*** Opening Dataset records ***
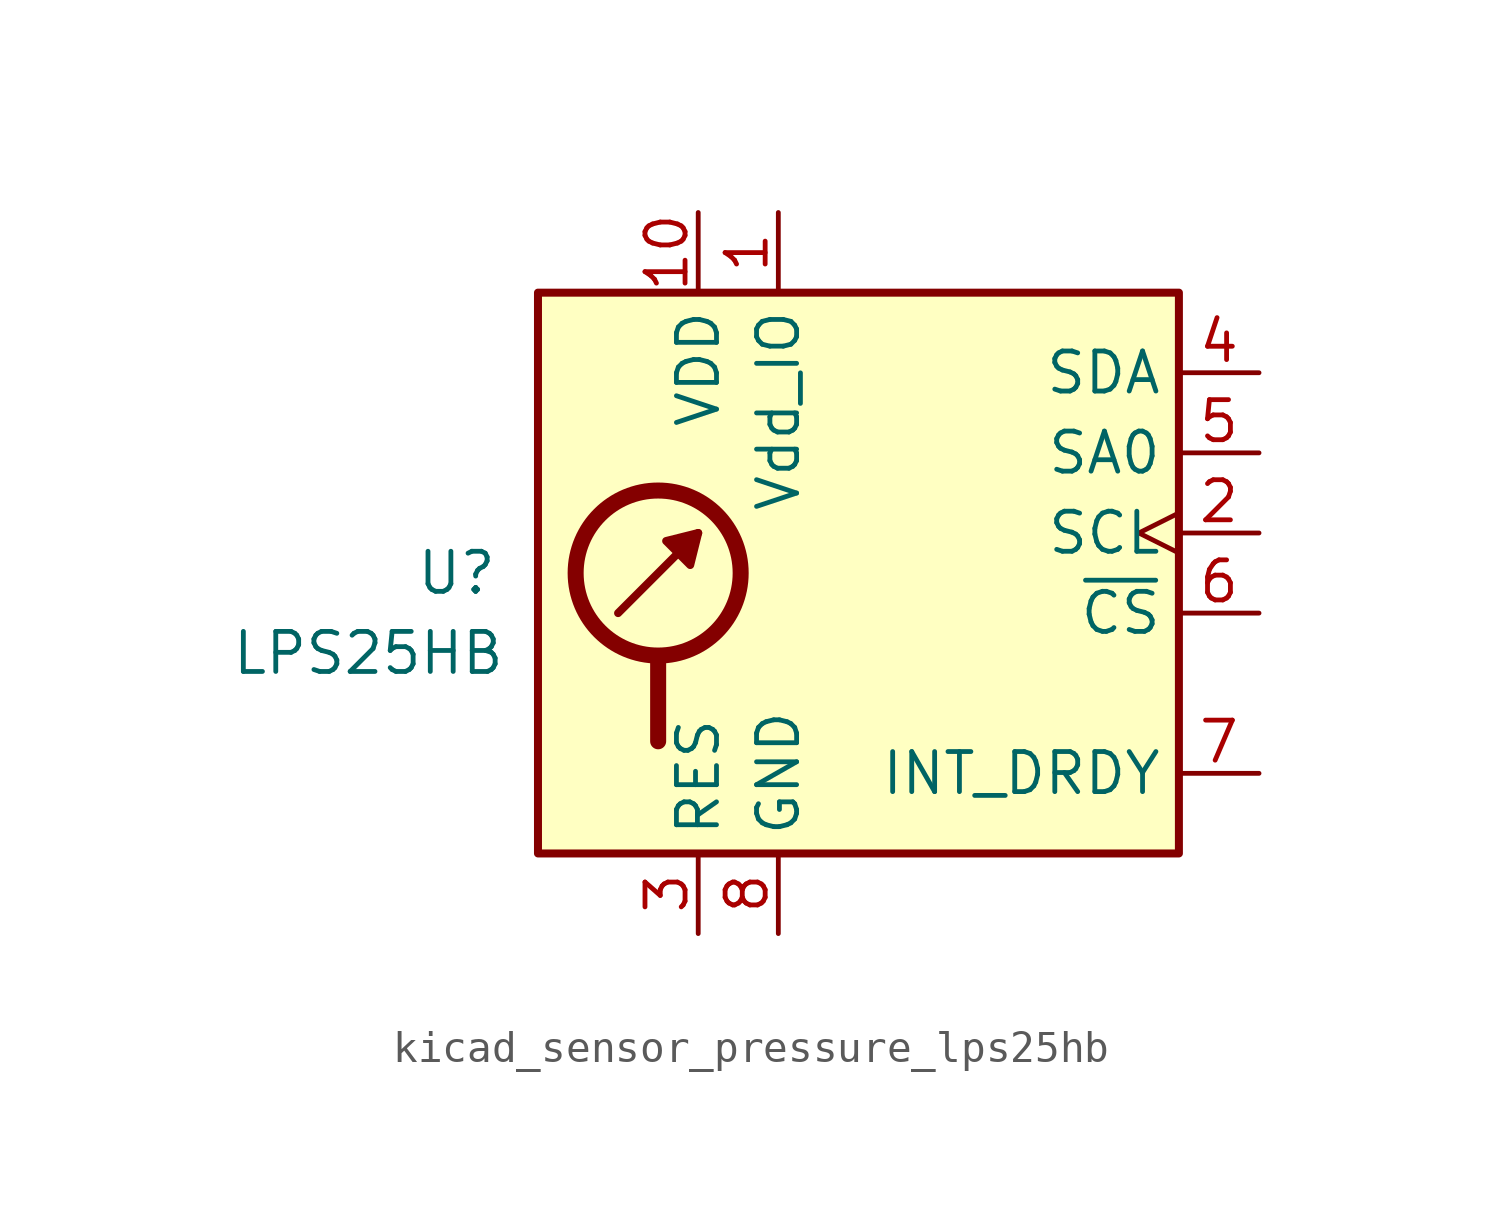
<source format=kicad_sym>
(kicad_symbol_lib
  (version 20220914)
  (generator kicad_symbol_editor)
  (symbol "kicad_sensor_pressure_lps25hb"
    (property "Reference" "U"
      (at -11.43 1.27 0)
      (effects (font (size 1.27 1.27)) (justify right)))
    (property "Value" "LPS25HB"
      (at -11.176 -1.27 0)
      (effects (font (size 1.27 1.27)) (justify right)))
    (symbol "kicad_sensor_pressure_lps25hb_0_1"
      (rectangle (start -10.16 10.16) (end 10.16 -7.62) (stroke (width 0.254) (type default)) (fill (type background)))
      (circle (center -6.35 1.27) (radius 2.616) (stroke (width 0.508) (type default)) (fill (type none)))
      (polyline (pts (xy -7.62 0) (xy -5.08 2.54)) (stroke (width 0.254) (type default)) (fill (type none)))
      (polyline (pts (xy -6.35 -1.524) (xy -6.35 -4.064)) (stroke (width 0.508) (type default)) (fill (type none)))
      (polyline (pts (xy -5.08 2.54) (xy -5.334 1.524) (xy -6.096 2.286) (xy -5.08 2.54)) (stroke (width 0.254) (type default)) (fill (type outline))))
    (symbol "kicad_sensor_pressure_lps25hb_1_1"
      (pin power_in line (at -2.54 12.7 270) (length 2.54) (name "Vdd_IO" (effects (font (size 1.27 1.27)))) (number "1" (effects (font (size 1.27 1.27)))))
      (pin power_in line (at -5.08 12.7 270) (length 2.54) (name "VDD" (effects (font (size 1.27 1.27)))) (number "10" (effects (font (size 1.27 1.27)))))
      (pin input clock (at 12.7 2.54 180) (length 2.54) (name "SCL" (effects (font (size 1.27 1.27)))) (number "2" (effects (font (size 1.27 1.27)))) (alternate "SPC" input clock))
      (pin passive line (at -5.08 -10.16 90) (length 2.54) (name "RES" (effects (font (size 1.27 1.27)))) (number "3" (effects (font (size 1.27 1.27)))))
      (pin bidirectional line (at 12.7 7.62 180) (length 2.54) (name "SDA" (effects (font (size 1.27 1.27)))) (number "4" (effects (font (size 1.27 1.27)))) (alternate "SDI" input line) (alternate "SDI/SDO" bidirectional line))
      (pin input line (at 12.7 5.08 180) (length 2.54) (name "SA0" (effects (font (size 1.27 1.27)))) (number "5" (effects (font (size 1.27 1.27)))) (alternate "SDO" output line))
      (pin input line (at 12.7 0 180) (length 2.54) (name "~{CS}" (effects (font (size 1.27 1.27)))) (number "6" (effects (font (size 1.27 1.27)))))
      (pin output line (at 12.7 -5.08 180) (length 2.54) (name "INT_DRDY" (effects (font (size 1.27 1.27)))) (number "7" (effects (font (size 1.27 1.27)))))
      (pin power_in line (at -2.54 -10.16 90) (length 2.54) (name "GND" (effects (font (size 1.27 1.27)))) (number "8" (effects (font (size 1.27 1.27)))))
      (pin passive line (at -2.54 -10.16 90) (length 2.54) hide (name "GND" (effects (font (size 1.27 1.27)))) (number "9" (effects (font (size 1.27 1.27))))))))
</source>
*** Closing Dataset records ***
Brief: Set down all of the material word for word, but keep each picture out.

Finished task:
<source format=kicad_sym>
(kicad_symbol_lib
  (version 20220914)
  (generator kicad_symbol_editor)
  (symbol "kicad_sensor_pressure_lps25hb"
    (property "Reference" "U"
      (at -11.43 1.27 0)
      (effects (font (size 1.27 1.27)) (justify right)))
    (property "Value" "LPS25HB"
      (at -11.176 -1.27 0)
      (effects (font (size 1.27 1.27)) (justify right)))
    (symbol "kicad_sensor_pressure_lps25hb_0_1"
      (rectangle (start -10.16 10.16) (end 10.16 -7.62) (stroke (width 0.254) (type default)) (fill (type background)))
      (circle (center -6.35 1.27) (radius 2.616) (stroke (width 0.508) (type default)) (fill (type none)))
      (polyline (pts (xy -7.62 0) (xy -5.08 2.54)) (stroke (width 0.254) (type default)) (fill (type none)))
      (polyline (pts (xy -6.35 -1.524) (xy -6.35 -4.064)) (stroke (width 0.508) (type default)) (fill (type none)))
      (polyline (pts (xy -5.08 2.54) (xy -5.334 1.524) (xy -6.096 2.286) (xy -5.08 2.54)) (stroke (width 0.254) (type default)) (fill (type outline))))
    (symbol "kicad_sensor_pressure_lps25hb_1_1"
      (pin power_in line (at -2.54 12.7 270) (length 2.54) (name "Vdd_IO" (effects (font (size 1.27 1.27)))) (number "1" (effects (font (size 1.27 1.27)))))
      (pin power_in line (at -5.08 12.7 270) (length 2.54) (name "VDD" (effects (font (size 1.27 1.27)))) (number "10" (effects (font (size 1.27 1.27)))))
      (pin input clock (at 12.7 2.54 180) (length 2.54) (name "SCL" (effects (font (size 1.27 1.27)))) (number "2" (effects (font (size 1.27 1.27)))) (alternate "SPC" input clock))
      (pin passive line (at -5.08 -10.16 90) (length 2.54) (name "RES" (effects (font (size 1.27 1.27)))) (number "3" (effects (font (size 1.27 1.27)))))
      (pin bidirectional line (at 12.7 7.62 180) (length 2.54) (name "SDA" (effects (font (size 1.27 1.27)))) (number "4" (effects (font (size 1.27 1.27)))) (alternate "SDI" input line) (alternate "SDI/SDO" bidirectional line))
      (pin input line (at 12.7 5.08 180) (length 2.54) (name "SA0" (effects (font (size 1.27 1.27)))) (number "5" (effects (font (size 1.27 1.27)))) (alternate "SDO" output line))
      (pin input line (at 12.7 0 180) (length 2.54) (name "~{CS}" (effects (font (size 1.27 1.27)))) (number "6" (effects (font (size 1.27 1.27)))))
      (pin output line (at 12.7 -5.08 180) (length 2.54) (name "INT_DRDY" (effects (font (size 1.27 1.27)))) (number "7" (effects (font (size 1.27 1.27)))))
      (pin power_in line (at -2.54 -10.16 90) (length 2.54) (name "GND" (effects (font (size 1.27 1.27)))) (number "8" (effects (font (size 1.27 1.27)))))
      (pin passive line (at -2.54 -10.16 90) (length 2.54) hide (name "GND" (effects (font (size 1.27 1.27)))) (number "9" (effects (font (size 1.27 1.27))))))))
</source>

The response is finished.